Впрочем, если это новшество Джотто очень характерно для него и для всей смелости живописи периода XIII века, то нужно сознаться, что оно на месте мало бросается в глаза. Гораздо яснее сказывается отношение Джотто к видимости и к задачам живописи в любой из отдельных фресок его знаменитых циклов в верхней церкви С. Франческо (оконченных в последние годы XIII века), в нижней церкви там же, даже в остатках фресок, которыми он украсил церковь "Барджелло" во Флоренции, в знаменитой серии падуйской "Арены" (1305-1307) и, наконец, в его последнем монументальном произведении - фресках двух капелл церкви С. Кроче во Флоренции.
Джотто. Возвращение Иоакима к пастухам. Фреска в капелле Мадонны делль Арена в Падуе (1306 год).

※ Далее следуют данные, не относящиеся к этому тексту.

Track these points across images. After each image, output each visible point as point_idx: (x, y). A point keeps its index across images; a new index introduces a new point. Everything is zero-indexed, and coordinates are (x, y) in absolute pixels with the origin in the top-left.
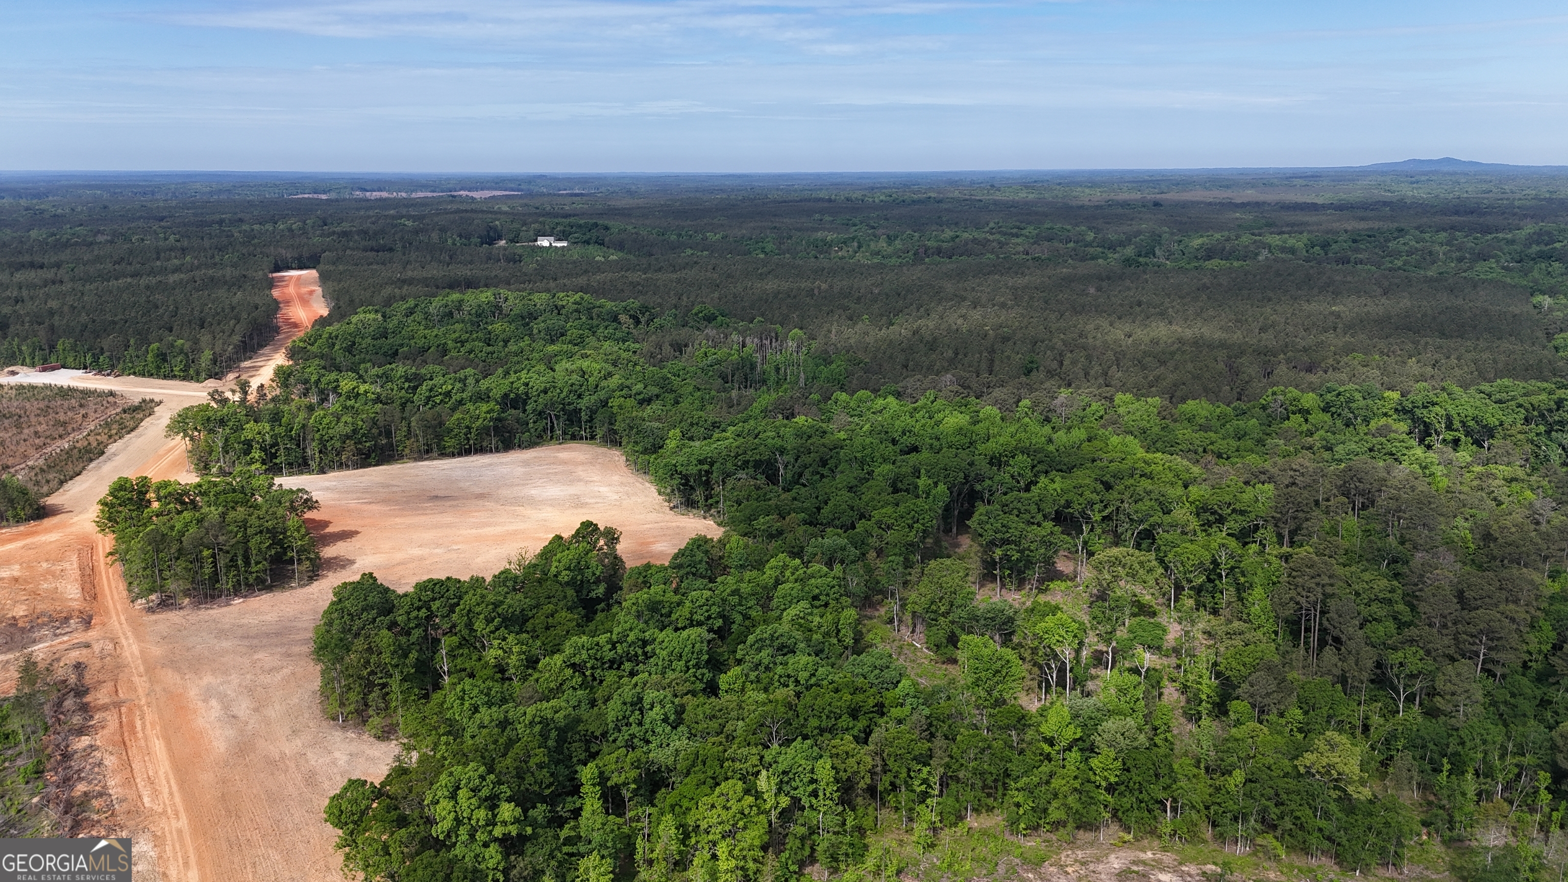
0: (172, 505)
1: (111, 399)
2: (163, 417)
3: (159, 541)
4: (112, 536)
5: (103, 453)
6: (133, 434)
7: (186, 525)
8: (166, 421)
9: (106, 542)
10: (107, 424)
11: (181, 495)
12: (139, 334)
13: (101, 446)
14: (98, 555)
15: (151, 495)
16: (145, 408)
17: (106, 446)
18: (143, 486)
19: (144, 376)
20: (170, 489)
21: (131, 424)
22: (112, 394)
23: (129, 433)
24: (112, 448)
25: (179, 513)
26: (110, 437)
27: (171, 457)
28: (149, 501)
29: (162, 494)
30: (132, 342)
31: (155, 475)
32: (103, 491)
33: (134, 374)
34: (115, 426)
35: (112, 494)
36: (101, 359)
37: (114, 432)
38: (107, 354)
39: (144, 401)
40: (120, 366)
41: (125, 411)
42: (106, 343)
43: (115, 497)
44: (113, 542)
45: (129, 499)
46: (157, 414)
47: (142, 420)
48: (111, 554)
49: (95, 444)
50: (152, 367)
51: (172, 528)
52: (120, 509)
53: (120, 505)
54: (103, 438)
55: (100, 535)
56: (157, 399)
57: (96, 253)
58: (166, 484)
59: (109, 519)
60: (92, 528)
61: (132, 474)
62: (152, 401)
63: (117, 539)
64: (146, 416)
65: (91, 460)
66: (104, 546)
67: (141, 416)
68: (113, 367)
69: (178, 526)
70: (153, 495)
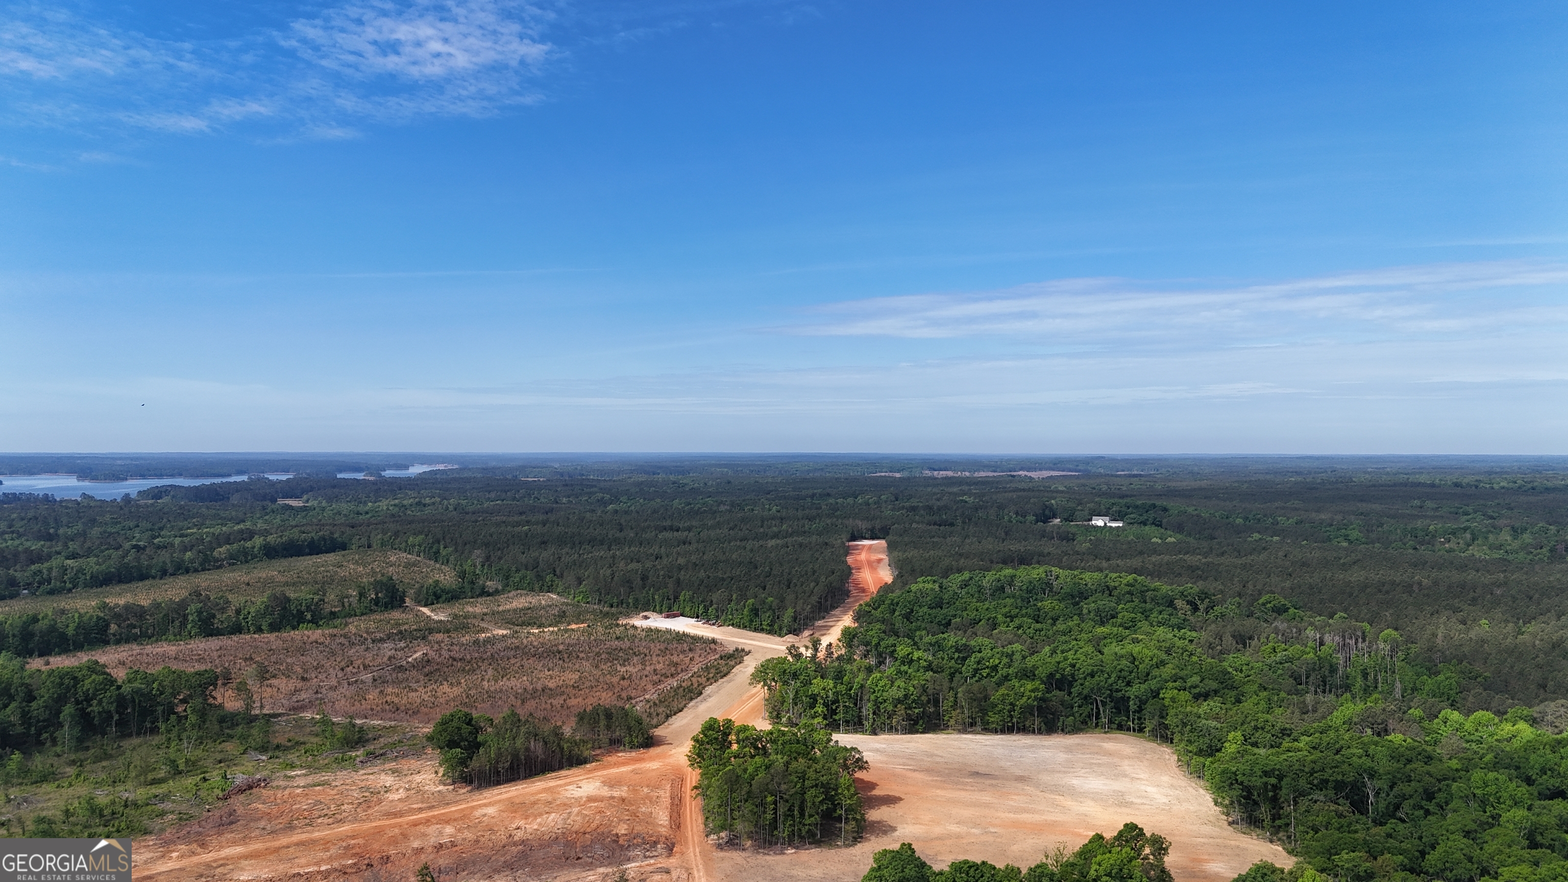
0: (747, 749)
1: (713, 646)
2: (750, 666)
3: (733, 781)
4: (699, 771)
5: (701, 693)
6: (725, 679)
7: (757, 770)
8: (751, 670)
9: (693, 776)
10: (707, 667)
11: (756, 740)
12: (740, 590)
13: (700, 687)
14: (686, 787)
15: (733, 737)
16: (737, 656)
17: (704, 688)
18: (728, 728)
19: (739, 627)
20: (747, 733)
21: (725, 669)
22: (714, 641)
23: (722, 677)
24: (709, 690)
25: (752, 757)
26: (708, 680)
27: (751, 703)
28: (730, 743)
29: (741, 736)
30: (734, 597)
31: (738, 717)
32: (697, 729)
33: (733, 625)
34: (713, 671)
35: (703, 732)
36: (710, 609)
37: (711, 675)
38: (715, 606)
39: (737, 649)
40: (723, 617)
41: (721, 658)
42: (716, 596)
43: (705, 735)
44: (699, 777)
45: (715, 739)
46: (746, 663)
47: (733, 667)
48: (696, 788)
49: (696, 685)
50: (746, 620)
51: (745, 770)
52: (708, 747)
53: (708, 743)
54: (703, 680)
55: (690, 769)
56: (747, 649)
57: (717, 520)
58: (745, 728)
59: (699, 755)
60: (684, 761)
61: (720, 716)
62: (743, 650)
63: (702, 775)
64: (736, 664)
65: (691, 699)
66: (691, 781)
67: (732, 663)
68: (717, 617)
69: (750, 770)
70: (734, 737)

Во всех этих примерах поражает то место, которое отдано под архитектуру, и те смелые задачи, которые Джотто с удивительной для своего времени удачей и единственно на основании опыта решает "на глазок". Так, в сцене, где Св. Франциск при помощи своего спутника изгоняет бесов из Ареццо, мы видим с одной стороны сгруппированный за городской стеной горный, типичный итальянский городок, слева апсиду готической церкви [56]. В сцене, где юный Франциск ступает на лежащую под ногами мантию, представлены, прямо напротив зрителя, готическое Палаццо-Пубблико с башней и античный храм, до сих пор сохранившиеся в Ассизи. Правда, Джотто придал римскому храму хрупкие пропорции готики и украсил фронтон "розой", но эти несоответствия с действительностью не уменьшают значения того факта, что он вообще обратился к действительности [57]. Характерен далее итальянский пейзаж, состоящий из скал, расщелин, одиноких деревьев и селений на вершинах, который заслоняет фон на фреске, рассказывающей, как Франциск отдал свой плащ нищему. Здесь замечателен и стилистический прием понижения обоих пригорков к середине, где стоит фигура святого, что служит ее особому выделению, - прием несколько наивный в своей простоте, однако послуживший примером будущим поколениям, виртуозно его разработавшим. Наивны также и все конструкции скал, формы деревьев, величина домов, - но как все это уже далеко от шаблона византийцев, как общий силуэт слитен и почти правдоподобен!